Enoch had a devotional life such as all can aspire to. Moses says in Genesis that Enoch “walked with God” (Gen. 5:22). To walk with God is to enjoy an intimately personal relationship with Him. Hebrews 11, the Christian Hall of Fame, depicts Enoch from a slightly different perspective. He is described as one who “pleased God.”
 
So here then are the two clues: Enoch walked with God and he pleased God. It is evident that Enoch’s life was centered in God. A person can be moral, benevolent, and not godly. The godly person who has a superb devotional life takes on a quality and an essence of the stamp of God.
 
Step Three: Alignment of Our Lives With His Will
This again is where surrender comes in. Surrender as in the daily practice of giving oneself over to God.
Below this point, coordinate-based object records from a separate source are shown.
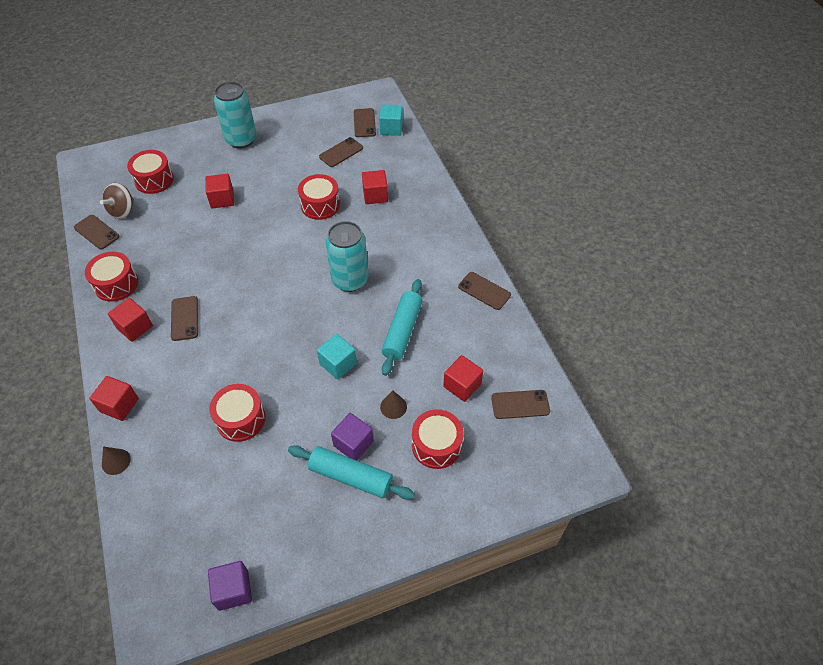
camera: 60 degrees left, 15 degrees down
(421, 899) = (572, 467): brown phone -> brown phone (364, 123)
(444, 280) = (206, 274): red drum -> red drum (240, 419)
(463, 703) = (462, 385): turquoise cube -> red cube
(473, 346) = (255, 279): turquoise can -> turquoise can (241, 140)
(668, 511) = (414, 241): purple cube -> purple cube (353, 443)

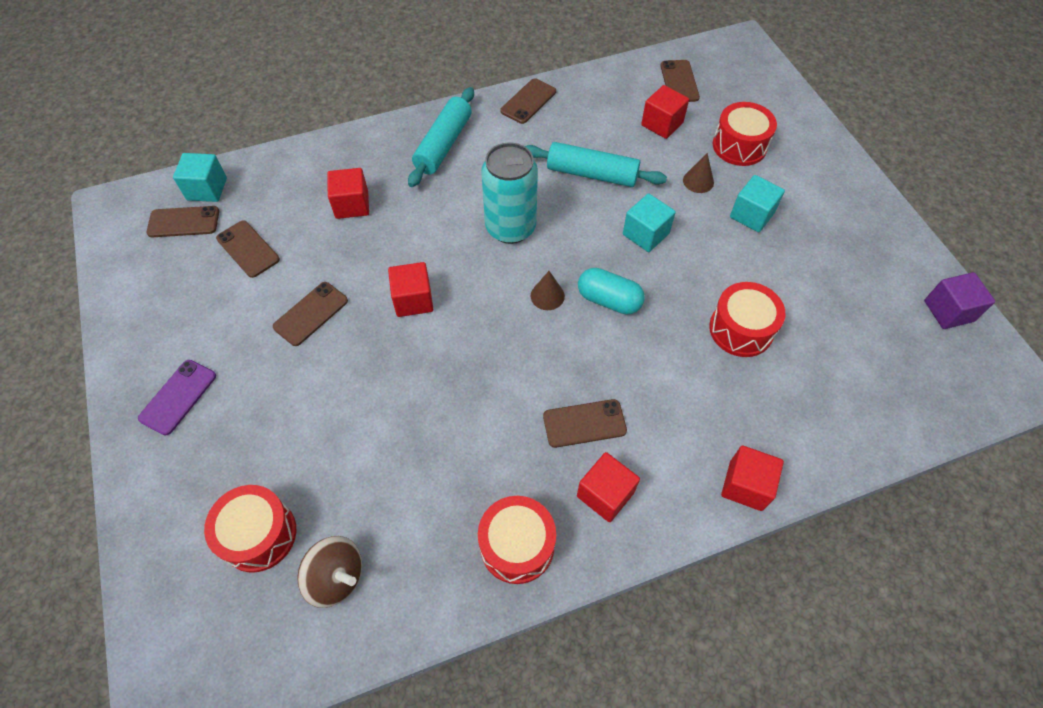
camera: 90 degrees left, 5 degrees up
(96, 232) = (388, 615): brown phone -> brown phone (311, 314)
(116, 461) = (832, 469): brown cone -> brown cone (547, 296)
(222, 199) = (330, 407): red cube -> red cube (413, 300)
(241, 140) = (178, 397): turquoise can -> purple phone
(278, 336) = (609, 300): none -> turquoise capsule
(320, 205) = (363, 269): red drum -> none
(351, 476) = (792, 216): turquoise rolling pin -> turquoise rolling pin (443, 145)
(353, 443) = (751, 215): purple cube -> turquoise cube

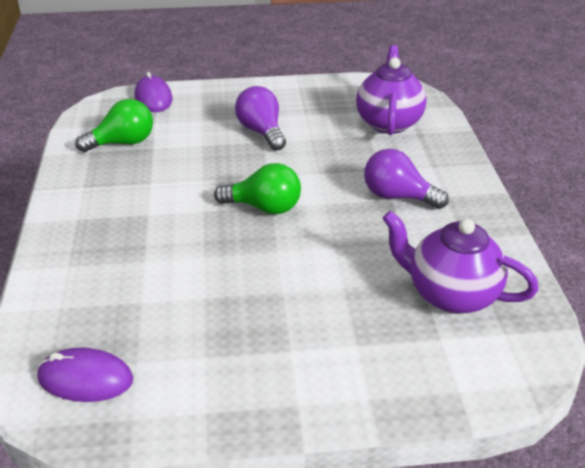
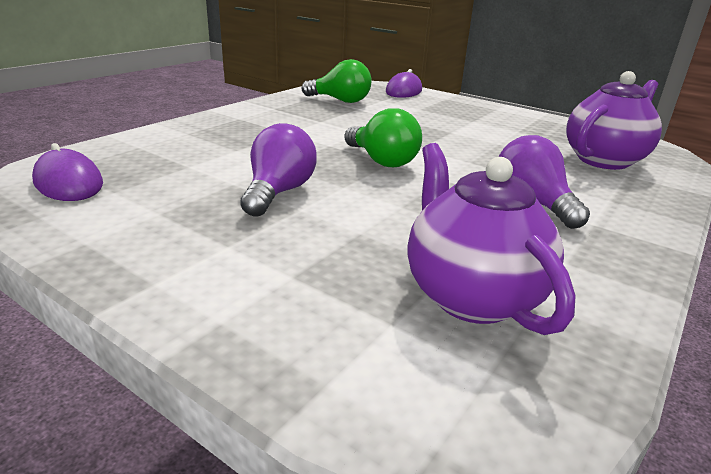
camera: 40 degrees right, 10 degrees down
(261, 132) = (459, 127): purple light bulb -> purple light bulb (278, 192)

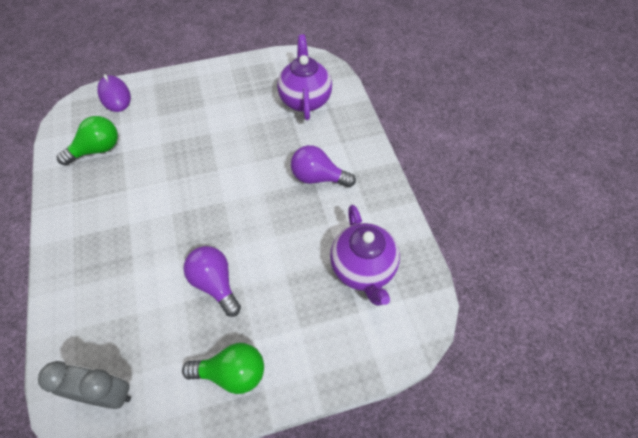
camera: 50 degrees left, 30 degrees up
(68, 182) = (106, 394): purple mouse -> grey clock
(382, 161) = (218, 203): green light bulb -> green light bulb (232, 373)
(471, 296) = (363, 269): purple teapot -> purple teapot turned 120 degrees counterclockwise

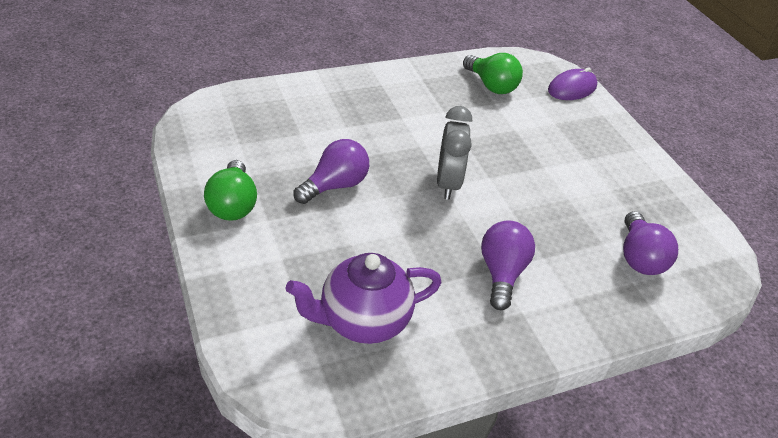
camera: 80 degrees right, 15 degrees down
(106, 394) = (220, 124): grey clock -> grey clock (447, 183)
(305, 99) = (639, 257): purple teapot -> purple light bulb

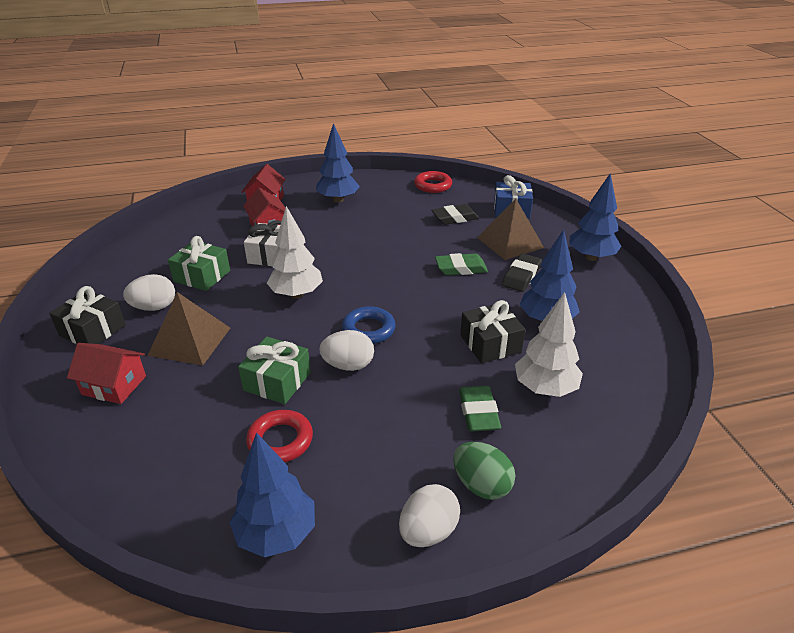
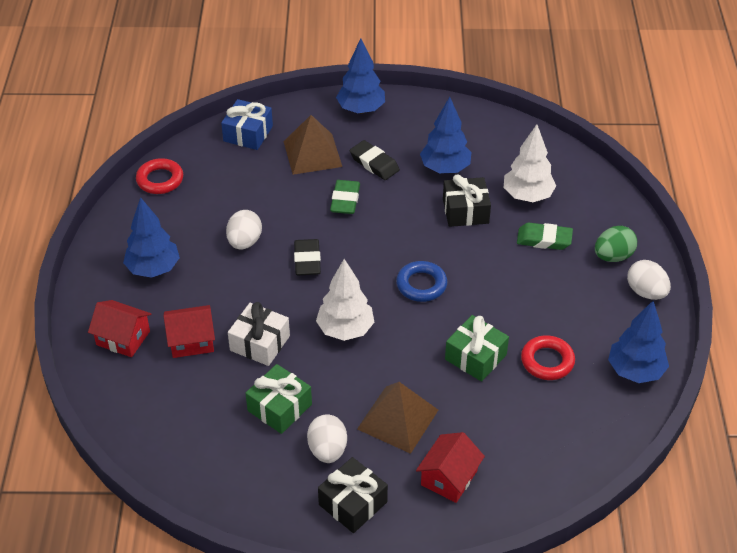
camera: 75 degrees left, 10 degrees up
(348, 365) = (467, 306): white egg -> white egg (244, 242)
(455, 218) = (245, 180): black eraser -> black eraser (307, 260)

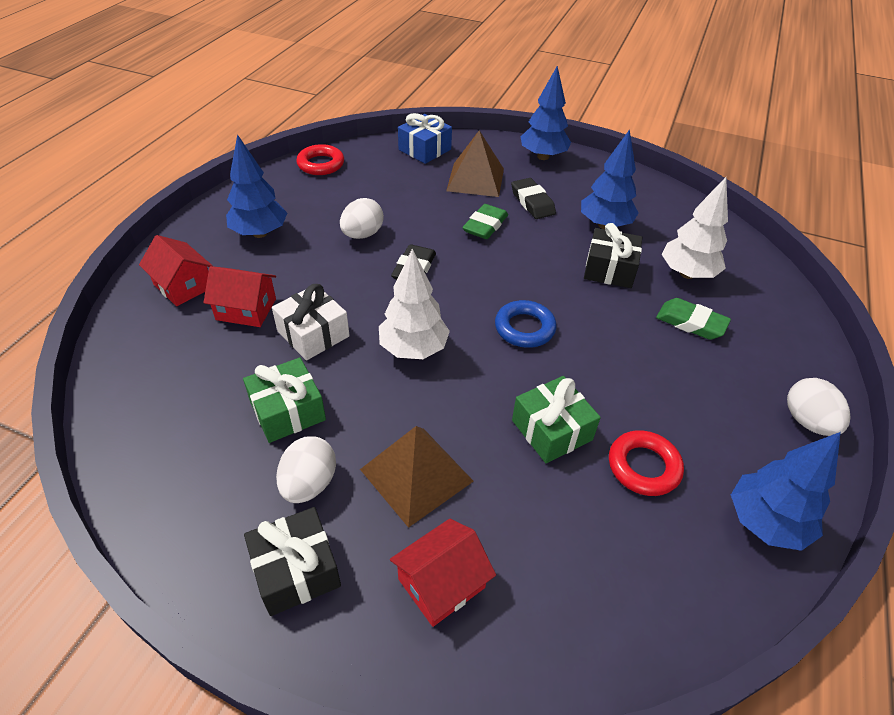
camera: 20 degrees right, 0 degrees up
(613, 256) = (773, 366): green egg -> none

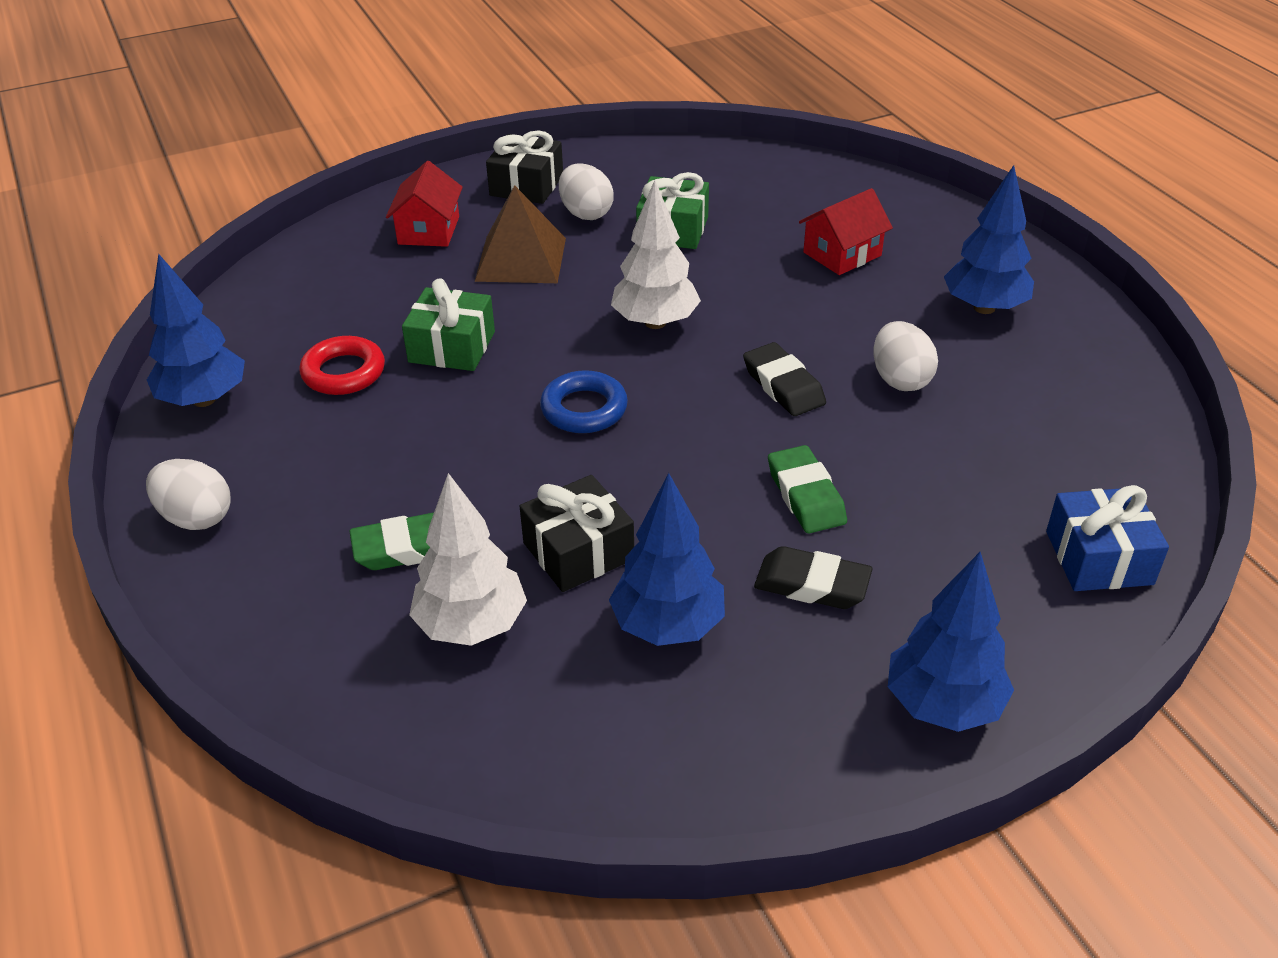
camera: 135 degrees right, 5 degrees down
(183, 286) = (926, 233): red house -> none
(313, 334) = (755, 276): white gift -> none
(321, 164) = (1135, 422): red ring -> none
(475, 179) = (942, 562): brown pyramid -> none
It means “putting on” Jesus Christ and His godliness as intentionally as we dress ourselves in clothes. It means the imitating and emulating of Christ’s values. We put on godliness in the thoughts that we choose to think, in the words that we say, in the actions we take, and in the deeds we do. Conduct produces character. What we do, we become.
 
Since conduct determines character, it is vitally important that we practice godliness every day. That is why Peter says in 2 Peter 1:5, 6 (NIV): “Make every effort to add to your faith . . . godliness.”
 
There is no shortcut to godliness. Concert hall and Olympic skills are day-by-day processes. If we want to be godly Christians, we must practice godliness day by day, as well. We are Christians in practice. “Not that I have obtained,” Paul says triumphantly, “but I press toward the mark of the high calling . . .” (see Phil. 3:12).
 
To align our lives with His plans and purposes is to validate what pleases God. “He hath shewed thee, O man, what is good . . .” (Micah 6:8).
____________
*Unless otherwise noted, all Scripture references in this article are from the King James Version.

__________________________
Alvin M. Kibble is a vice president of the North American Division of the Seventh-day Adventist Church in Silver Spring, Maryland.